Aim of the task:
When you answer, give every record back exactly as written.

....

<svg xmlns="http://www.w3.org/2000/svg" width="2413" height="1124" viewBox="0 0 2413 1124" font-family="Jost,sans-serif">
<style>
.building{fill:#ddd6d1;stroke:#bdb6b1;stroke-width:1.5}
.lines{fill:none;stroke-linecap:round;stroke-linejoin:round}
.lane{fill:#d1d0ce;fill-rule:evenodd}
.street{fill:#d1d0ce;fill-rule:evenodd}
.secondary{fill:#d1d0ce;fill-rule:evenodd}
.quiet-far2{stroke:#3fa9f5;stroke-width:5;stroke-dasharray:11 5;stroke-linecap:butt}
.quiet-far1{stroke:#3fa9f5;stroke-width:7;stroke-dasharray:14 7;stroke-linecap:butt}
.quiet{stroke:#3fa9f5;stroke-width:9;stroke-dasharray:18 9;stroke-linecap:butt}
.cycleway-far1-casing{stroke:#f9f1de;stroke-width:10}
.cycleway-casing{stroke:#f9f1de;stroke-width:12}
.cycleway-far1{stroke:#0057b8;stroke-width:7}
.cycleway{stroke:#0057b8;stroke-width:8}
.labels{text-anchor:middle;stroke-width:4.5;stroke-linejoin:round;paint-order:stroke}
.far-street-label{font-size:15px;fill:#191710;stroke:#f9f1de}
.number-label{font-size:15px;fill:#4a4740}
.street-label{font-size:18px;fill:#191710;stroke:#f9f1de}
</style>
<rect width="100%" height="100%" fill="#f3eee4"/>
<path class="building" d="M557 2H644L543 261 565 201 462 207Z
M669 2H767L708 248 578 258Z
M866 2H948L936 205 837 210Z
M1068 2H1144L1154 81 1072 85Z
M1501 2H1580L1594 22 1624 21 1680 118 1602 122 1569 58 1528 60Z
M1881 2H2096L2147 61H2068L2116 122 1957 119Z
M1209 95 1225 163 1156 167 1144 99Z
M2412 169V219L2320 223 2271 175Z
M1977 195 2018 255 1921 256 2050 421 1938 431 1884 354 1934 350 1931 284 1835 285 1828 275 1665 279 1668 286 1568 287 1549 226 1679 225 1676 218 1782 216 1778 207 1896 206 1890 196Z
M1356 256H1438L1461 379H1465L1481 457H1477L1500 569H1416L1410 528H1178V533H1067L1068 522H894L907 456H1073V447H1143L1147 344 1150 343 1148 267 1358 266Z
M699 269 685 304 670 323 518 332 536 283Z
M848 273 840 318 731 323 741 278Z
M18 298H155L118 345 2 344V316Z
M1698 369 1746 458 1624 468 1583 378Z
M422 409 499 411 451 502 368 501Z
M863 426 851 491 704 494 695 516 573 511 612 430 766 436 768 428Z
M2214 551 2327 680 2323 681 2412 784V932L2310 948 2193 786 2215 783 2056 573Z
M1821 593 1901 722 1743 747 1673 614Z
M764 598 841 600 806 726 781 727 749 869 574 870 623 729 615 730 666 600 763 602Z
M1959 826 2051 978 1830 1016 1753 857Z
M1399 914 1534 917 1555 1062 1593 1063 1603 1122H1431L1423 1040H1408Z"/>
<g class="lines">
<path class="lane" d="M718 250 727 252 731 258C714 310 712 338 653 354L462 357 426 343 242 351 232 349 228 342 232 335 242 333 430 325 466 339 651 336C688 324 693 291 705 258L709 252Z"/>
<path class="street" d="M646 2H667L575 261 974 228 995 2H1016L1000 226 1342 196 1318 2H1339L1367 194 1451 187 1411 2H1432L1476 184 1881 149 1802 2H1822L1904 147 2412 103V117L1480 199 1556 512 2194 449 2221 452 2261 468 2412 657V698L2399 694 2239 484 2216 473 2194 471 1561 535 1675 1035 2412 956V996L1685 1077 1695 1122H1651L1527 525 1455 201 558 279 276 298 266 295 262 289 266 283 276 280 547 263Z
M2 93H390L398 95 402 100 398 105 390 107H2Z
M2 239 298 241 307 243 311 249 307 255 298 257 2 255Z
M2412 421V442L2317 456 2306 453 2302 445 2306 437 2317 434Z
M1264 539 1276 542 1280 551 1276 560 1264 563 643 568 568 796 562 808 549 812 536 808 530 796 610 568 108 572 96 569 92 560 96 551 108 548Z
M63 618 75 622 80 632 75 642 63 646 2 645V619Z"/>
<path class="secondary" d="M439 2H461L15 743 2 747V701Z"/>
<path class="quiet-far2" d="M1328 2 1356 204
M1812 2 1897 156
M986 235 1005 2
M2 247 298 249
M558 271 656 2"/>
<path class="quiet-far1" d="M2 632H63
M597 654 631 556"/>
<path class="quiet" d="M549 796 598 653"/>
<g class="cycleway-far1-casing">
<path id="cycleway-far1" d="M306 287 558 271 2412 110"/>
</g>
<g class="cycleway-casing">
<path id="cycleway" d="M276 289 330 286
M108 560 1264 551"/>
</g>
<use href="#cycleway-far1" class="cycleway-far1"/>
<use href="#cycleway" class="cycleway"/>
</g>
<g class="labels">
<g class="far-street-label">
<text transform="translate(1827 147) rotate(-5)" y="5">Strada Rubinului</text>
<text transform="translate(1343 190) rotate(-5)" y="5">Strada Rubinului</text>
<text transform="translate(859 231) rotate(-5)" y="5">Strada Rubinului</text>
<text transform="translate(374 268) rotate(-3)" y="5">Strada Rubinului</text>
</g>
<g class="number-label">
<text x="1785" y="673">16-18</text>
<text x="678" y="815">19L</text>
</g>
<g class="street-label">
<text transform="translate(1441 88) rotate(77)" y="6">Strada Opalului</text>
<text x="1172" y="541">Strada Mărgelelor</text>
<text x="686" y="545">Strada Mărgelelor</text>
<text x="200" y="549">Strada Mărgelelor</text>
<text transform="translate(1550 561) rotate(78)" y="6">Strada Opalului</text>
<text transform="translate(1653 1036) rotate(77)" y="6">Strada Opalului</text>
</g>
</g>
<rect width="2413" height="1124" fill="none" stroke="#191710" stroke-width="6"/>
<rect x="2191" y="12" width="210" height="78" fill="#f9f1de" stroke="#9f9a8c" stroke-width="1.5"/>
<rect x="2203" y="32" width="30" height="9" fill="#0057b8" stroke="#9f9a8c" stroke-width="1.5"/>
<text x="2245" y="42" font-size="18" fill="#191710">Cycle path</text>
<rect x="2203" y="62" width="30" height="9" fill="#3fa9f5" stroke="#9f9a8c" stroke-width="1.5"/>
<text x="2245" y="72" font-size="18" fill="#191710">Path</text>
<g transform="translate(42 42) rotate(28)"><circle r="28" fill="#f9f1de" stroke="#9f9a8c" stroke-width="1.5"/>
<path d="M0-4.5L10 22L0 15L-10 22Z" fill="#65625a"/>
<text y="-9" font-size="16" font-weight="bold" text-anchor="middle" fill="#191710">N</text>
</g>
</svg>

....

Written solution:
<svg xmlns="http://www.w3.org/2000/svg" width="2413" height="1124" viewBox="0 0 2413 1124" font-family="Jost,sans-serif">
<style>
.building{fill:#ddd6d1;stroke:#bdb6b1;stroke-width:1.5}
.lines{fill:none;stroke-linecap:round;stroke-linejoin:round}
.lane{fill:#d1d0ce;fill-rule:evenodd}
.street{fill:#d1d0ce;fill-rule:evenodd}
.secondary{fill:#d1d0ce;fill-rule:evenodd}
.quiet-far2{stroke:#3fa9f5;stroke-width:5;stroke-dasharray:11 5;stroke-linecap:butt}
.quiet-far1{stroke:#3fa9f5;stroke-width:7;stroke-dasharray:14 7;stroke-linecap:butt}
.quiet{stroke:#3fa9f5;stroke-width:9;stroke-dasharray:18 9;stroke-linecap:butt}
.cycleway-far1-casing{stroke:#f9f1de;stroke-width:10}
.cycleway-casing{stroke:#f9f1de;stroke-width:12}
.cycleway-far1{stroke:#0057b8;stroke-width:7}
.cycleway{stroke:#0057b8;stroke-width:8}
.labels{text-anchor:middle;stroke-width:4.5;stroke-linejoin:round;paint-order:stroke}
.far-street-label{font-size:15px;fill:#191710;stroke:#f9f1de}
.number-label{font-size:15px;fill:#4a4740}
.street-label{font-size:18px;fill:#191710;stroke:#f9f1de}
</style>
<rect width="100%" height="100%" fill="#f3eee4"/>
<path class="building" d="M557 2H644L543 261 565 201 462 207Z
M669 2H767L708 248 578 258Z
M866 2H948L936 205 837 210Z
M1068 2H1144L1154 81 1072 85Z
M1501 2H1580L1594 22 1624 21 1680 118 1602 122 1569 58 1528 60Z
M1881 2H2096L2147 61H2068L2116 122 1957 119Z
M1209 95 1225 163 1156 167 1144 99Z
M2412 169V219L2320 223 2271 175Z
M1977 195 2018 255 1921 256 2050 421 1938 431 1884 354 1934 350 1931 284 1835 285 1828 275 1665 279 1668 286 1568 287 1549 226 1679 225 1676 218 1782 216 1778 207 1896 206 1890 196Z
M1356 256H1438L1461 379H1465L1481 457H1477L1500 569H1416L1410 528H1178V533H1067L1068 522H894L907 456H1073V447H1143L1147 344 1150 343 1148 267 1358 266Z
M699 269 685 304 670 323 518 332 536 283Z
M848 273 840 318 731 323 741 278Z
M18 298H155L118 345 2 344V316Z
M1698 369 1746 458 1624 468 1583 378Z
M422 409 499 411 451 502 368 501Z
M863 426 851 491 704 494 695 516 573 511 612 430 766 436 768 428Z
M2214 551 2327 680 2323 681 2412 784V932L2310 948 2193 786 2215 783 2056 573Z
M1821 593 1901 722 1743 747 1673 614Z
M764 598 841 600 806 726 781 727 749 869 574 870 623 729 615 730 666 600 763 602Z
M1959 826 2051 978 1830 1016 1753 857Z
M1399 914 1534 917 1555 1062 1593 1063 1603 1122H1431L1423 1040H1408Z"/>
<g class="lines">
<path class="lane" d="M718 250 727 252 731 258C714 310 712 338 653 354L462 357 426 343 242 351 232 349 228 342 232 335 242 333 430 325 466 339 651 336C688 324 693 291 705 258L709 252Z"/>
<path class="street" d="M646 2H667L575 261 974 228 995 2H1016L1000 226 1342 196 1318 2H1339L1367 194 1451 187 1411 2H1432L1476 184 1881 149 1802 2H1822L1904 147 2412 103V117L1480 199 1556 512 2194 449 2221 452 2261 468 2412 657V698L2399 694 2239 484 2216 473 2194 471 1561 535 1675 1035 2412 956V996L1685 1077 1695 1122H1651L1527 525 1455 201 558 279 276 298 266 295 262 289 266 283 276 280 547 263Z
M2 93H390L398 95 402 100 398 105 390 107H2Z
M2 239 298 241 307 243 311 249 307 255 298 257 2 255Z
M2412 421V442L2317 456 2306 453 2302 445 2306 437 2317 434Z
M1264 539 1276 542 1280 551 1276 560 1264 563 643 568 568 796 562 808 549 812 536 808 530 796 610 568 108 572 96 569 92 560 96 551 108 548Z
M63 618 75 622 80 632 75 642 63 646 2 645V619Z"/>
<path class="secondary" d="M439 2H461L15 743 2 747V701Z"/>
<path class="quiet-far2" d="M1328 2 1356 204
M1812 2 1897 156
M986 235 1005 2
M2 247 298 249
M558 271 656 2"/>
<path class="quiet-far1" d="M2 632H63
M597 654 631 556"/>
<path class="quiet" d="M549 796 598 653"/>
<g class="cycleway-far1-casing">
<path id="cycleway-far1" d="M306 287 558 271 2412 110"/>
</g>
<g class="cycleway-casing">
<path id="cycleway" d="M276 289 330 286
M108 560 1264 551"/>
</g>
<use href="#cycleway-far1" class="cycleway-far1"/>
<use href="#cycleway" class="cycleway"/>
</g>
<g class="labels">
<g class="far-street-label">
<text transform="translate(1827 147) rotate(-5)" y="5">Strada Rubinului</text>
<text transform="translate(1343 190) rotate(-5)" y="5">Strada Rubinului</text>
<text transform="translate(859 231) rotate(-5)" y="5">Strada Rubinului</text>
<text transform="translate(374 268) rotate(-3)" y="5">Strada Rubinului</text>
</g>
<g class="number-label">
<text x="1785" y="673">16-18</text>
<text x="678" y="815">19L</text>
</g>
<g class="street-label">
<text transform="translate(1441 88) rotate(77)" y="6">Strada Opalului</text>
<text x="1172" y="541">Strada Mărgelelor</text>
<text x="686" y="545">Strada Mărgelelor</text>
<text x="200" y="549">Strada Mărgelelor</text>
<text transform="translate(1550 561) rotate(78)" y="6">Strada Opalului</text>
<text transform="translate(1653 1036) rotate(77)" y="6">Strada Opalului</text>
</g>
</g>
<rect width="2413" height="1124" fill="none" stroke="#191710" stroke-width="6"/>
<rect x="2191" y="12" width="210" height="78" fill="#f9f1de" stroke="#9f9a8c" stroke-width="1.5"/>
<rect x="2203" y="32" width="30" height="9" fill="#0057b8" stroke="#9f9a8c" stroke-width="1.5"/>
<text x="2245" y="42" font-size="18" fill="#191710">Cycle path</text>
<rect x="2203" y="62" width="30" height="9" fill="#3fa9f5" stroke="#9f9a8c" stroke-width="1.5"/>
<text x="2245" y="72" font-size="18" fill="#191710">Path</text>
<g transform="translate(42 42) rotate(28)"><circle r="28" fill="#f9f1de" stroke="#9f9a8c" stroke-width="1.5"/>
<path d="M0-4.5L10 22L0 15L-10 22Z" fill="#65625a"/>
<text y="-9" font-size="16" font-weight="bold" text-anchor="middle" fill="#191710">N</text>
</g>
</svg>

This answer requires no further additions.